1

I am using regular Stream Reader to get response from Facebook graph API response https://graph.facebook.com/XXXX?access_token=&fields=id,name,about,address,last_name

I am reading the response stream yet it returns me {"id":"XXXXX","name":"K\u0131r\u0131nt\u0131 Reklam"...}

My code is below - I unsuccessfully tried using explicitly UTF-8 and "iso-8859-9" (Turkish) encodings and setting accept-charset headers. I read Joel's famous article about encodings. It looks like each of the chars '\' 'u' '1' '3' '1' are coming as characters from facebook - I thought this would have been 2 bytes for value 131 in UTF-8. I am confused. I expect this string to be "Kırıntı Reklam".

I could simply find/replace those strings - yet it would be far from elegant and maintainable.
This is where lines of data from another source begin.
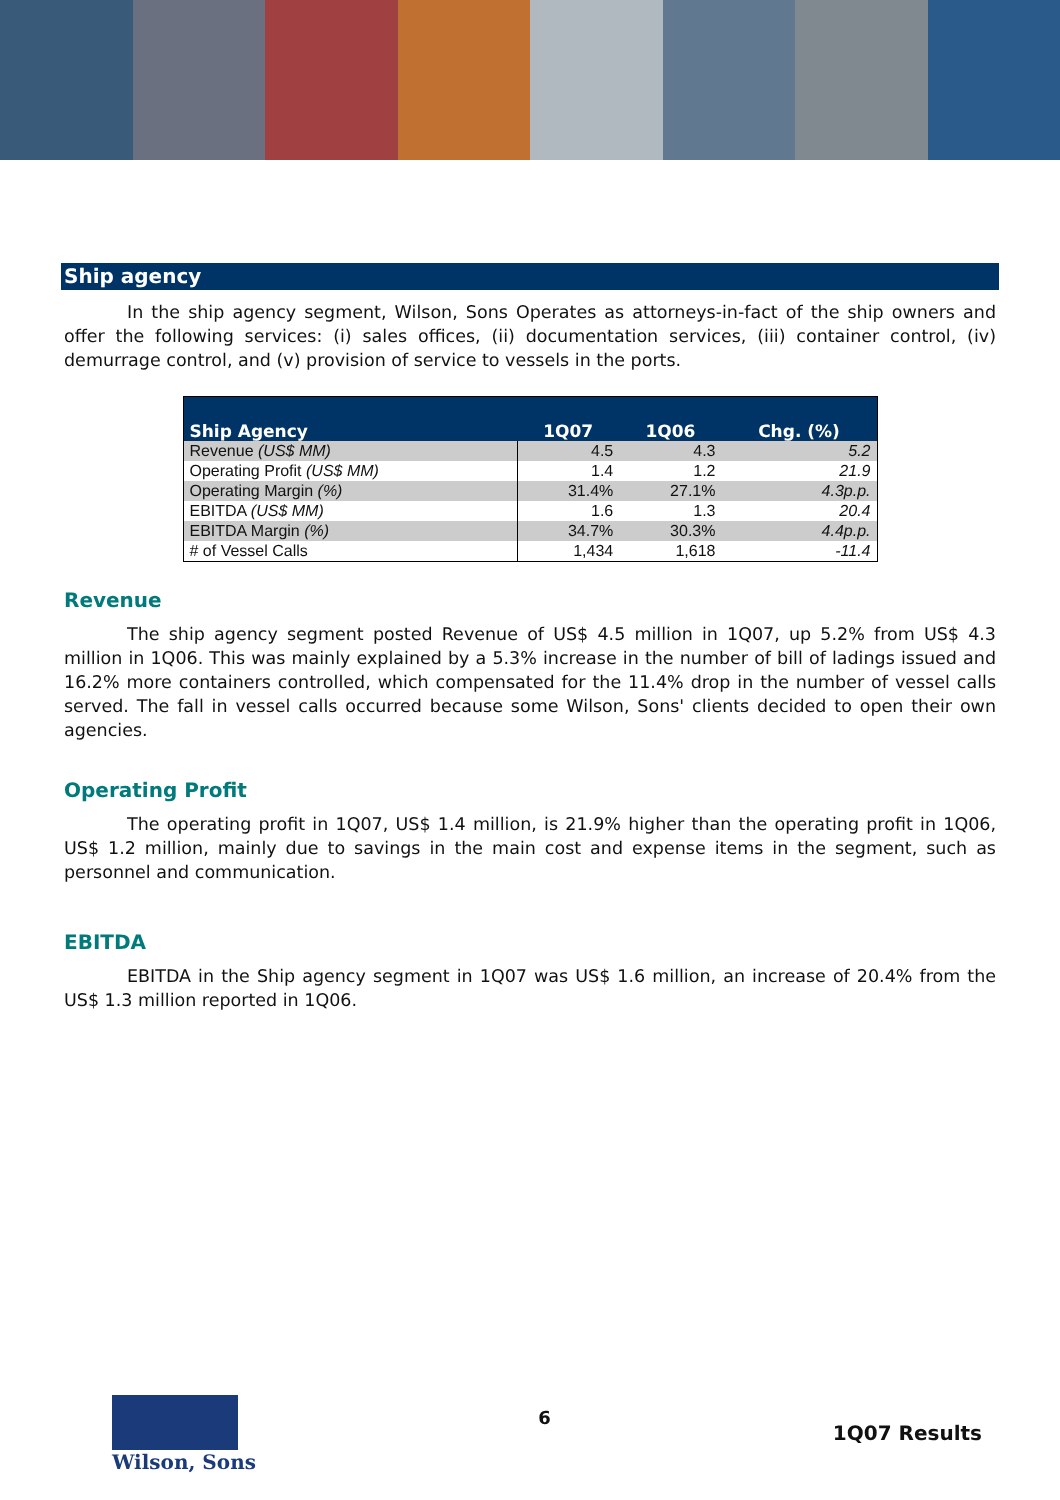Ship agency
In the ship agency segment, Wilson, Sons Operates as attorneys-in-fact of the ship owners and offer the following services: (i) sales offices, (ii) documentation services, (iii) container control, (iv) demurrage control, and (v) provision of service to vessels in the ports.
| Ship Agency | 1Q07 | 1Q06 | Chg. (%) |
| --- | --- | --- | --- |
| Revenue (US$ MM) | 4.5 | 4.3 | 5.2 |
| Operating Profit (US$ MM) | 1.4 | 1.2 | 21.9 |
| Operating Margin (%) | 31.4% | 27.1% | 4.3p.p. |
| EBITDA (US$ MM) | 1.6 | 1.3 | 20.4 |
| EBITDA Margin (%) | 34.7% | 30.3% | 4.4p.p. |
| # of Vessel Calls | 1,434 | 1,618 | -11.4 |
Revenue
The ship agency segment posted Revenue of US$ 4.5 million in 1Q07, up 5.2% from US$ 4.3 million in 1Q06. This was mainly explained by a 5.3% increase in the number of bill of ladings issued and 16.2% more containers controlled, which compensated for the 11.4% drop in the number of vessel calls served. The fall in vessel calls occurred because some Wilson, Sons' clients decided to open their own agencies.
Operating Profit
The operating profit in 1Q07, US$ 1.4 million, is 21.9% higher than the operating profit in 1Q06, US$ 1.2 million, mainly due to savings in the main cost and expense items in the segment, such as personnel and communication.
EBITDA
EBITDA in the Ship agency segment in 1Q07 was US$ 1.6 million, an increase of 20.4% from the US$ 1.3 million reported in 1Q06.
Wilson, Sons
6
1Q07 Results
How should I properly process or convert the facebook graph api response for strings with accents?

using (WebResponse response = request.GetResponse())
{
using (Stream dataStream = response.GetResponseStream())
{
    if (dataStream != null)
    {
        using (StreamReader reader = new StreamReader(dataStream))
        {
            responseFromServer = reader.ReadToEnd();
        }

    }
}
}

Thank you in advance

user3141326
  • 1,423
  • 2
  • 21
  • 31
  • [Working solution to decode the text before parsing it.](https://stackoverflow.com/a/50803989/396337) – Zyo Feb 23 '21 at 13:26

1 Answers1

0

tldr; use a JSON library - I like Json.NET - and don't worry about it.
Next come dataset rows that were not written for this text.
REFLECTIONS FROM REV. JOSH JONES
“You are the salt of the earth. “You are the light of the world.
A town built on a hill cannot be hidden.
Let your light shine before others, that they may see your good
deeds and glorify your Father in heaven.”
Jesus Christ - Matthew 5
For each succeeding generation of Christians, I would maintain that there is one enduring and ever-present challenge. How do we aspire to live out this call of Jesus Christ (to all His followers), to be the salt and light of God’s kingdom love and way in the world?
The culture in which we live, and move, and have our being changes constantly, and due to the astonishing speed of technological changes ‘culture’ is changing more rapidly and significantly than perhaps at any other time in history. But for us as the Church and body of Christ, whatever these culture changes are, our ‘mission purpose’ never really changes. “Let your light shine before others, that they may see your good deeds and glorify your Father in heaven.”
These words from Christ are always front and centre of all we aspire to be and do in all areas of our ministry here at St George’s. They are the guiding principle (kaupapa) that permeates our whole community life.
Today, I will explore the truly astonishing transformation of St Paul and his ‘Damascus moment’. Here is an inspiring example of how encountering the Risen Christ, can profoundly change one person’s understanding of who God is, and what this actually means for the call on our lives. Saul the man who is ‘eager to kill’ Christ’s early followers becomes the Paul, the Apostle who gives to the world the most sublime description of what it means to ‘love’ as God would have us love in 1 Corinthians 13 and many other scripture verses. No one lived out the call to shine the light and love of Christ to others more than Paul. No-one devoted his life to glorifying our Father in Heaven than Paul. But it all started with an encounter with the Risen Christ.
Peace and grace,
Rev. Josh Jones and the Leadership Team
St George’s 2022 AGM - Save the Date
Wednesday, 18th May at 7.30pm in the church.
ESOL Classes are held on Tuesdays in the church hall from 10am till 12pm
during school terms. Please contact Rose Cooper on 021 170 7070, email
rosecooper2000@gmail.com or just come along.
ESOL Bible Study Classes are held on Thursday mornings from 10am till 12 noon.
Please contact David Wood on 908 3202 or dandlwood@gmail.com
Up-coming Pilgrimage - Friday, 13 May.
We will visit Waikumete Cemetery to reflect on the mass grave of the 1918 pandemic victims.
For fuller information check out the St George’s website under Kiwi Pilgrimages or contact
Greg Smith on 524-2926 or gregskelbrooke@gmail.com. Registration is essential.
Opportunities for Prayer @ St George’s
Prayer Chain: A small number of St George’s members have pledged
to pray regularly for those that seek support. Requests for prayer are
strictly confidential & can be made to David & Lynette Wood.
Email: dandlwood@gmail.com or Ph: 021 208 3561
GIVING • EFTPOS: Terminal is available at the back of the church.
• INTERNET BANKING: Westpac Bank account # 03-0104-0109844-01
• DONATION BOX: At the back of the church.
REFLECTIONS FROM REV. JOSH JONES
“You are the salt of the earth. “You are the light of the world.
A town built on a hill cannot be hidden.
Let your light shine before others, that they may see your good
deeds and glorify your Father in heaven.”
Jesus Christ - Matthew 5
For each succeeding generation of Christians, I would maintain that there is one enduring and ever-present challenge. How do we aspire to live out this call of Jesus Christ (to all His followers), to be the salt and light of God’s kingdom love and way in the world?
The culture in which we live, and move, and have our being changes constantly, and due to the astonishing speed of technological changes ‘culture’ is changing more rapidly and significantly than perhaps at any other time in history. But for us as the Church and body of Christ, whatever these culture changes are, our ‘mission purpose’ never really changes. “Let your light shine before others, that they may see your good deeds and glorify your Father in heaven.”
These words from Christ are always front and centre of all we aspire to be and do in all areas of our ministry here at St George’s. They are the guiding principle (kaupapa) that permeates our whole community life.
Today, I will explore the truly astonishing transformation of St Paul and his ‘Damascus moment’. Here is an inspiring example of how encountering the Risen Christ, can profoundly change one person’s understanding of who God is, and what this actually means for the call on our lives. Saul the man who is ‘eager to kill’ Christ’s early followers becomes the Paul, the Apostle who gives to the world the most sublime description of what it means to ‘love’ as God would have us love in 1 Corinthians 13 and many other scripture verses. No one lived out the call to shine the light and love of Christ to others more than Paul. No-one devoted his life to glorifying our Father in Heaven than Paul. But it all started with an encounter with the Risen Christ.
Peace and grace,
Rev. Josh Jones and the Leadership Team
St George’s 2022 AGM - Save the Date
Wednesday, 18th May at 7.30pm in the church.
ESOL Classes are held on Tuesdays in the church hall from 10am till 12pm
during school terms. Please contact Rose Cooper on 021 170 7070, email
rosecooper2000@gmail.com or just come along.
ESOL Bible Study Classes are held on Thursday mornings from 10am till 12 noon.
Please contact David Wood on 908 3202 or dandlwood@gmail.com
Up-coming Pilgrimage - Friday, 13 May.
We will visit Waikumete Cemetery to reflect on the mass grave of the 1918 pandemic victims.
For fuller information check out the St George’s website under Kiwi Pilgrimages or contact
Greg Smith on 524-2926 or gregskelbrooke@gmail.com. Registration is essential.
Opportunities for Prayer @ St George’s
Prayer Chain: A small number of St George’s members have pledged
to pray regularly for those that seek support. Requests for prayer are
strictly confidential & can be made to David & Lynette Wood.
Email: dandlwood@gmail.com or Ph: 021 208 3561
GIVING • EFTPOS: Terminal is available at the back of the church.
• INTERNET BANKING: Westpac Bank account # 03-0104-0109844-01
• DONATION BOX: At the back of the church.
The JSON shown is valid JSON where \uABCD in a JSON string represents a UTF-16 encoded character1. The internal JSON character escaping format is useful to avoid having to deal with Unicode stream encoding issues - it allows JSON to be represented entirely in ASCII/7-bit-clean characters (which is a subset of UTF-8).
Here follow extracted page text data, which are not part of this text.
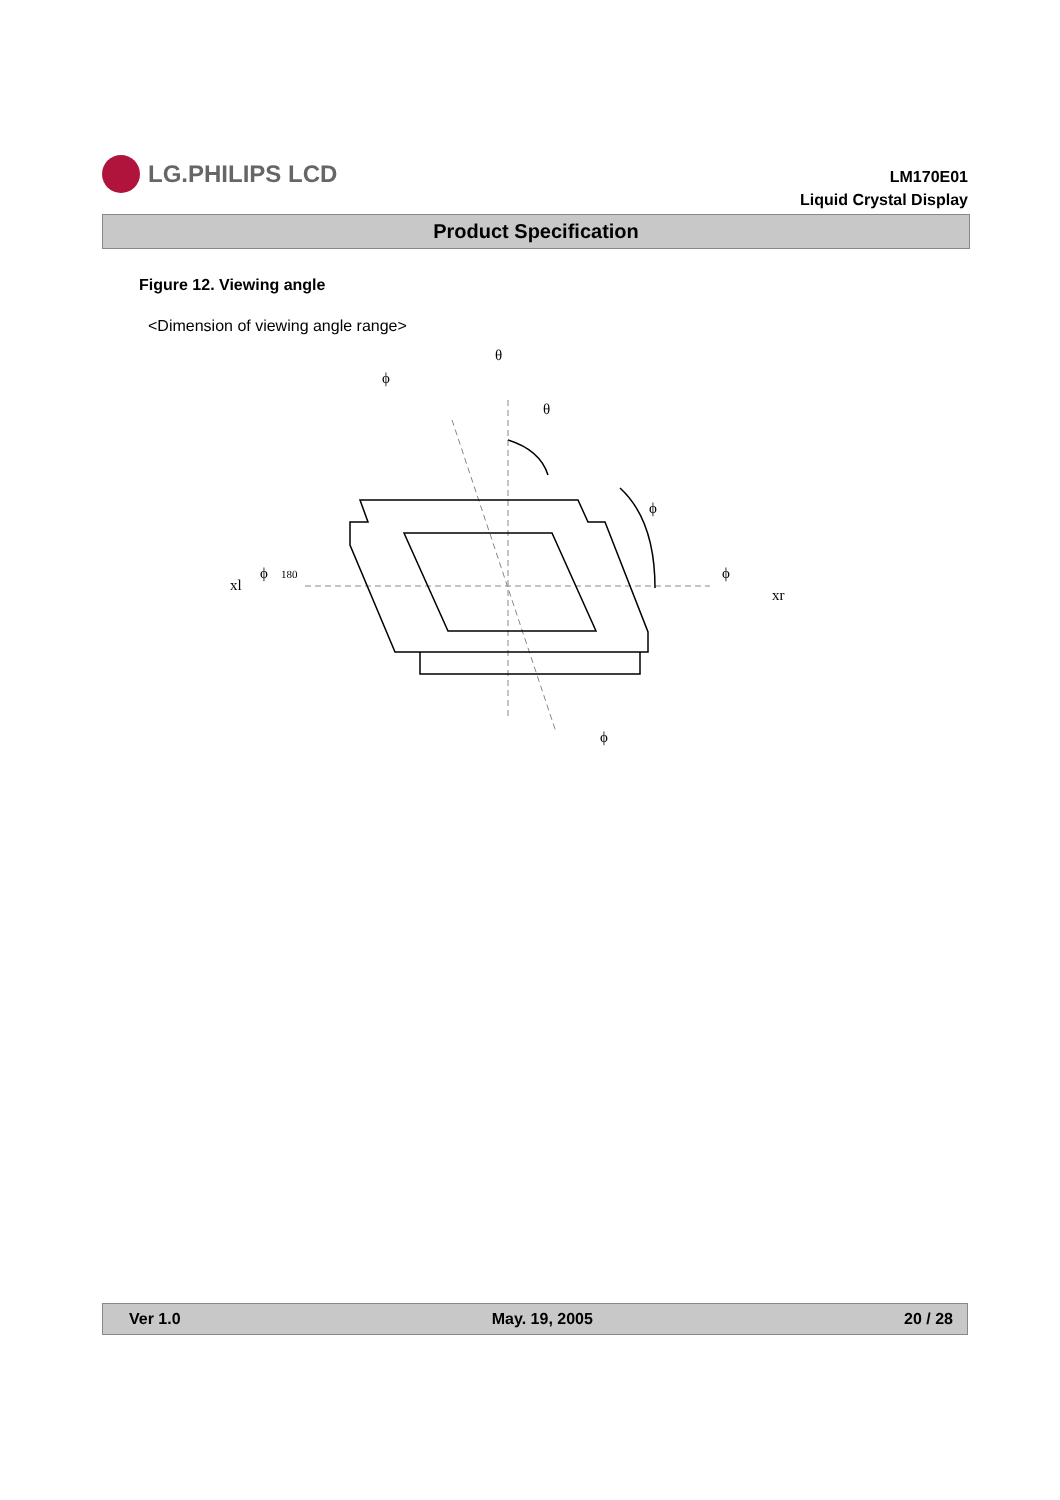LG.PHILIPS LCD
LM170E01
Liquid Crystal Display
Product Specification
Figure 12. Viewing angle
<Dimension of viewing angle range>
θ
ϕ
θ
ϕ
xl
ϕ
180
ϕ
xr
ϕ
Ver 1.0 May. 19, 2005 20 / 28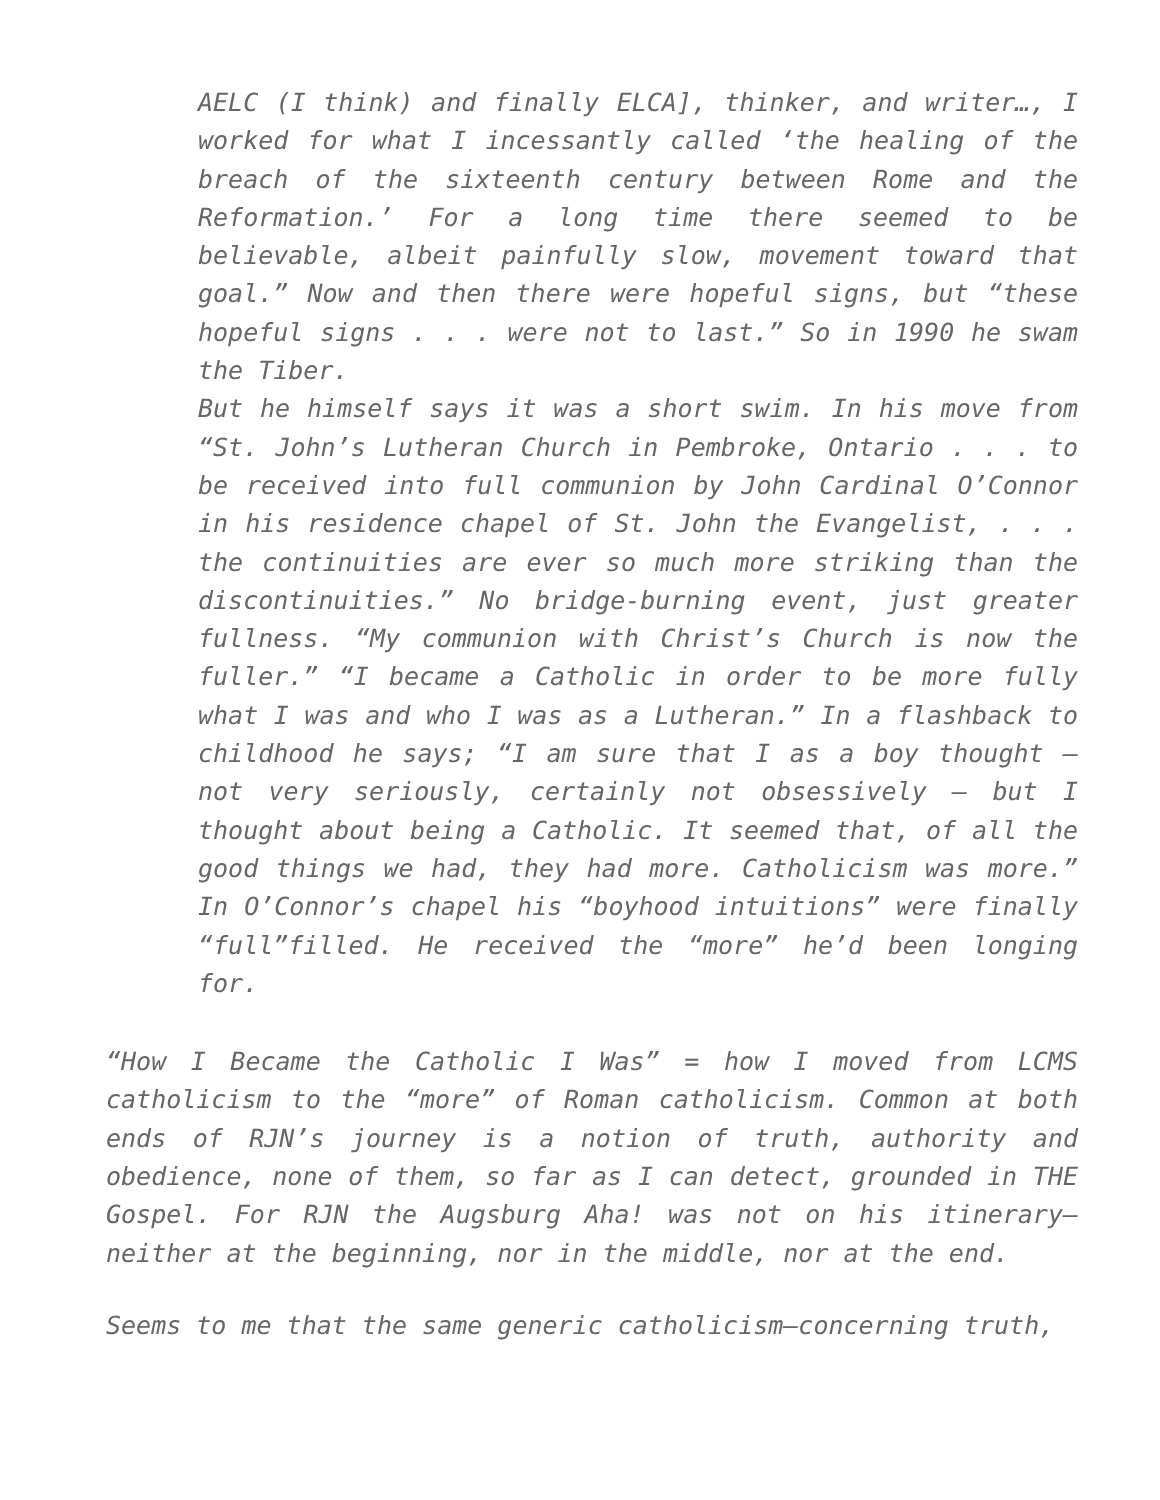AELC (I think) and finally ELCA], thinker, and writer…, I worked for what I incessantly called ‘the healing of the breach of the sixteenth century between Rome and the Reformation.’ For a long time there seemed to be believable, albeit painfully slow, movement toward that goal.” Now and then there were hopeful signs, but “these hopeful signs . . . were not to last.” So in 1990 he swam the Tiber.
But he himself says it was a short swim. In his move from “St. John’s Lutheran Church in Pembroke, Ontario . . . to be received into full communion by John Cardinal O’Connor in his residence chapel of St. John the Evangelist, . . . the continuities are ever so much more striking than the discontinuities.” No bridge-burning event, just greater fullness. “My communion with Christ’s Church is now the fuller.” “I became a Catholic in order to be more fully what I was and who I was as a Lutheran.” In a flashback to childhood he says; “I am sure that I as a boy thought – not very seriously, certainly not obsessively – but I thought about being a Catholic. It seemed that, of all the good things we had, they had more. Catholicism was more.” In O’Connor’s chapel his “boyhood intuitions” were finally “full”filled. He received the “more” he’d been longing for.
“How I Became the Catholic I Was” = how I moved from LCMS catholicism to the “more” of Roman catholicism. Common at both ends of RJN’s journey is a notion of truth, authority and obedience, none of them, so far as I can detect, grounded in THE Gospel. For RJN the Augsburg Aha! was not on his itinerary–neither at the beginning, nor in the middle, nor at the end.
Seems to me that the same generic catholicism–concerning truth,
Using a conforming JSON library to parse the JSON with such escapes would restore the JSON into an appropriate object-graph, of which some values will be properly-decoded String values. The library is responsible for understanding JSON and converting/reading it as appropriate - this includes correctly handling any such \u escape sequences.

The stream itself (that of the JSON text) should use the encoding that the server says, is indicated by a BOM, or has been pre-negotiated: but really, just UTF-8 here. This is how the JSON text is encoded, but has no bearing on the escape sequences found in JSON strings.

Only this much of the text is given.